3.売買契約書の署名・押印と手付金の授受

 実際には、後日の紛争をさけるため、証拠として、売買契約書を作成し、手付金(多くの場合売買代金の1割)を授受します。つまり、売買契約書に署名・押印し、手付金を授受したならば、売買の約束をしていないと主張することは難しくなる、ということです。押印は、認印(三文判)であっても、裁判で自らの印鑑であると認めれば、実印と同じです。
 したがって、売買契約書の署名・押印と手付金の授受は、第一番目の重要な(危険な)瞬間です。

 もっとも、不動産売買においては、手付金の授受があるまでは、売渡承諾書、買受承諾書あるいは仮契約等の書面の交付があったとしても、売買契約が成立しないとするのが、不動産取引業界における一般的慣行です。
 手付金は、買主が買うことを取りやめれば、戻りません(手付損)。また、売主が売ること取りやめれば、受け取った手付金を買主に返し、さらに同額を支払わなければなりません(手付倍戻し)。
 このように重要な売買契約書は法律家が作成することが望ましく、もちろん当事務所で作成しますが、最寄りの司法書士は、
各地の司法書士会で紹介してもらうとよいでしょう。

4.宅地建物業者の媒介(仲介)のときは


 宅地建物取引業法37条は、
宅地建物取引業者の媒介等により不動産売買契約が成立したときは、一定の事項を記載した書面の交付を義務づけています。この書面は、売買契約書に同37条で定められている事項が記載されていれば、売買契約書でよいとされています。
 同35条は、宅地建物取引主任者は買主・売主に、売買契約が成立する前に、同条に規定する重要事項について、書面を交付して説明しなければならない、としています。
 したがって、買主・売主は、宅地建物取引主任者から重要事項の説明を十分聞き、もし、希望するならば、法律家(司法書士・弁護士)に相談して、納得のうえで、契約書に署名・押印することが肝要です。


5.
銀行等の融資を受けるときは

 不動産の価格は高額ですので、多くの人は銀行等の融資を受けて、売買代金を支払います。ところが、銀行等の金融機関は、売買契約書が作成されてから、融資の調査・決定を行います。もし、融資が認められなければ、買主は買うことを取りやめなければならないため、手付金が戻らなくなります。そのことを避けるためには、次のような特約を契約事項とするとよいでしょう。

(1)買主は、本件契約締結後、遅滞なくローンの申込み手続をとるものとする。
(2)前項の申込みにかかわらず、万一融資が否認された場合、あるいは
金融機関との金銭消費貸借に関する保証委託契約が成立しないとき、買主は無条件にて本件契約を解除することができる。この場合、売主は既に受領済みの金員を遅滞なく買主に返還するものとする。
(3)右住宅ローン利用の特約に基づき本件売買契約を解除し得る期限は、 
年 月 日までとする。

 このような特約を取り決めておけば、銀行等の金融機関から融資が認められないとき、買主は契約を解除でき、手付金の返還も受けることができます。

6.司法書士の立会
 
 不動産売買取引は、売買代金の支払と、不動産の引渡・登記協力とが同時に行われ、終了します。通常、その時に、所有権が売主から買主に移ると契約しておきます。したがって、売買代金の支払と、不動産の引渡・登記協力とが同時に行われる時が、第二番目の重要な(危険な)瞬間です。
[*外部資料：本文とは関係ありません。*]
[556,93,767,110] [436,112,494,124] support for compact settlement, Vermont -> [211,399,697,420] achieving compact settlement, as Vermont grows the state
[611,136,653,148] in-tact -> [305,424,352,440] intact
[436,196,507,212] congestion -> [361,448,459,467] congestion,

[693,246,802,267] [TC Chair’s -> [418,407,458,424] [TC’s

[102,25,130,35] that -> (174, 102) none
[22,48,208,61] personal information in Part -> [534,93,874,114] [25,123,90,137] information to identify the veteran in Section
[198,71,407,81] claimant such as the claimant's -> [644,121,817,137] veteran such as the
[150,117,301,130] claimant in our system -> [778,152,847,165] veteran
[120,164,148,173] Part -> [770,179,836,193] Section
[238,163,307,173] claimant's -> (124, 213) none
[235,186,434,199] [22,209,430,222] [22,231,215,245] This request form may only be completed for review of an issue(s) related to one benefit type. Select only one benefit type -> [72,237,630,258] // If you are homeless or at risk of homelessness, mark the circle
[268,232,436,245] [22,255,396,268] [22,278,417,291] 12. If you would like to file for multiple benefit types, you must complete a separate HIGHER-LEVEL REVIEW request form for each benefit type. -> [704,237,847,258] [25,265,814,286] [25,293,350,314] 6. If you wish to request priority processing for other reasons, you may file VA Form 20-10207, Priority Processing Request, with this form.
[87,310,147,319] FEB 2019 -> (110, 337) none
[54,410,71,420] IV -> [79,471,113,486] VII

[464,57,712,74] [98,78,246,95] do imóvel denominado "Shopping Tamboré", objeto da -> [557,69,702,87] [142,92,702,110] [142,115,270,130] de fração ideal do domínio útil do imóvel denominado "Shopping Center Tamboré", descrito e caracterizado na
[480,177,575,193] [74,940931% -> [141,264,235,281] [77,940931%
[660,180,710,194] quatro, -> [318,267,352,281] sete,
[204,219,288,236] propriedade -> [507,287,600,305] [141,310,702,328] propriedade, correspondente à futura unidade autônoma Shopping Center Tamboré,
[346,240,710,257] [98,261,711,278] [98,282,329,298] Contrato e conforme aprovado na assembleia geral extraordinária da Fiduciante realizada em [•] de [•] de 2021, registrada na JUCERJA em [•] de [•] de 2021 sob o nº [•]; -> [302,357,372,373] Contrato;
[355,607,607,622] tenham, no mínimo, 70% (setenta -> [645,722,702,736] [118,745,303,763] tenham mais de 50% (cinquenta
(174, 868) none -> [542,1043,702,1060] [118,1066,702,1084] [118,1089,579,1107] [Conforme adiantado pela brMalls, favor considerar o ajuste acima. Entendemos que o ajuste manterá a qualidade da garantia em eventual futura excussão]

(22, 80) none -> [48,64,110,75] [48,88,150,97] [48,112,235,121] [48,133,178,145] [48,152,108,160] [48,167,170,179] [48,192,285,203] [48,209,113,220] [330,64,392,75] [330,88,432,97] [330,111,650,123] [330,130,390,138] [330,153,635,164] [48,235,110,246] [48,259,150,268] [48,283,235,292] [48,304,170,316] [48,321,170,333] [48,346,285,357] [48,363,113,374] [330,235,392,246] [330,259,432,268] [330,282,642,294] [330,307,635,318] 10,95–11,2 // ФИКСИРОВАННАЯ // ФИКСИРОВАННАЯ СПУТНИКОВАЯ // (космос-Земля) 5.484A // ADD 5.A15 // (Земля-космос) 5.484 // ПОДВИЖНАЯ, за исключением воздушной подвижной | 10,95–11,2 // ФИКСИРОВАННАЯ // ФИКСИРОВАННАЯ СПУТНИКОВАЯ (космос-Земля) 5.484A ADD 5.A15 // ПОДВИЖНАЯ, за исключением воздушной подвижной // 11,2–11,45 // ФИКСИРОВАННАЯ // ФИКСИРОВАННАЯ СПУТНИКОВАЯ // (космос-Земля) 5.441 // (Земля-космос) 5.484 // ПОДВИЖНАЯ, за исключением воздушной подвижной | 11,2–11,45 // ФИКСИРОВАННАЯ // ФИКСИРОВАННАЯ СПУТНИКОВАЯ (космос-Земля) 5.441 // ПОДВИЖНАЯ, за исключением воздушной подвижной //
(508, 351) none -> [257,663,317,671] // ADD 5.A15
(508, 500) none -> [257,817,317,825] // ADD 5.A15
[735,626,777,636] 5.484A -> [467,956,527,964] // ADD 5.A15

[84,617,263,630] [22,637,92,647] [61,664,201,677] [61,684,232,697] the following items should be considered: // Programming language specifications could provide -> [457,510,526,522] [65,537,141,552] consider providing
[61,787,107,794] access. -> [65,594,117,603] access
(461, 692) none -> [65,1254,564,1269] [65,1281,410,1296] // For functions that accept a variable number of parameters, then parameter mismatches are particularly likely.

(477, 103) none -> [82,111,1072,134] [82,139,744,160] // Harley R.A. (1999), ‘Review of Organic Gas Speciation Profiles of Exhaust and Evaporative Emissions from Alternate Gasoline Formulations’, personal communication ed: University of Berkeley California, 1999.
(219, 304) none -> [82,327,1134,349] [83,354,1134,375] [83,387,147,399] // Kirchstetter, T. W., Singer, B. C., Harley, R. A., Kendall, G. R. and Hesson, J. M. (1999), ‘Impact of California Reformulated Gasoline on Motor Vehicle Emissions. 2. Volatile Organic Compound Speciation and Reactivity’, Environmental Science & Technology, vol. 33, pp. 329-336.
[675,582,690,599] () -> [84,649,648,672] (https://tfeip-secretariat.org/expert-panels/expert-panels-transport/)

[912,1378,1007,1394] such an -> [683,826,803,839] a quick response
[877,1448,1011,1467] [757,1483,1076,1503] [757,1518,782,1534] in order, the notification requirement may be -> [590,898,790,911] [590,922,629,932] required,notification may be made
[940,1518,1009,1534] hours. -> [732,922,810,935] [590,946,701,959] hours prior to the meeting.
 そのため、その取引の安全を確保するために、司法書士に「立会」を依頼するのが、不動取引の常態です。逆に言えば、司法書士の立会のもとでなければ、買主は残代金を支払わない、売主は不動産を引き渡さない・登記に協力しない(権利証・印鑑証明書等を渡さない)、とすることが肝要です。司法書士は、法務局長の懲戒処分と司法書士会会長の注意勧告に服し、重い民事責任を負っています。また、大多数の司法書士は、保険に入っています。

 司法書士の立会の場面、すなわち、不動産取引の最終局面で、買主・売主の合意により、売買契約の内容の変更が行われることがあります。その場合には、司法書士の助言を求めたほうがよいでしょう。

 司法書士の選択権は、契約または慣行で、買主にあります。融資する金融機関や宅地建物取引業者に司法書士の選択権があるわけではありません。もっとも、融資を受けて残代金を支払う場合、抵当権の設定登記の司法書士の選択権は、融資する金融機関にあります。買主と融資する金融機関が、話し合いで、一人の司法書士を選ぶのは何ら差し支えなく、よく行われるところです。しかし、一方が他方に押しつけることは、自己決定の尊重に抵触し、望ましいことではありません。無理に一人の司法書士とせずとも、金融機関の選んだ司法書士(抵当権の設定登記)と、買主の選んだ司法書士(売買の登記)が、協力して立会を行うことができます。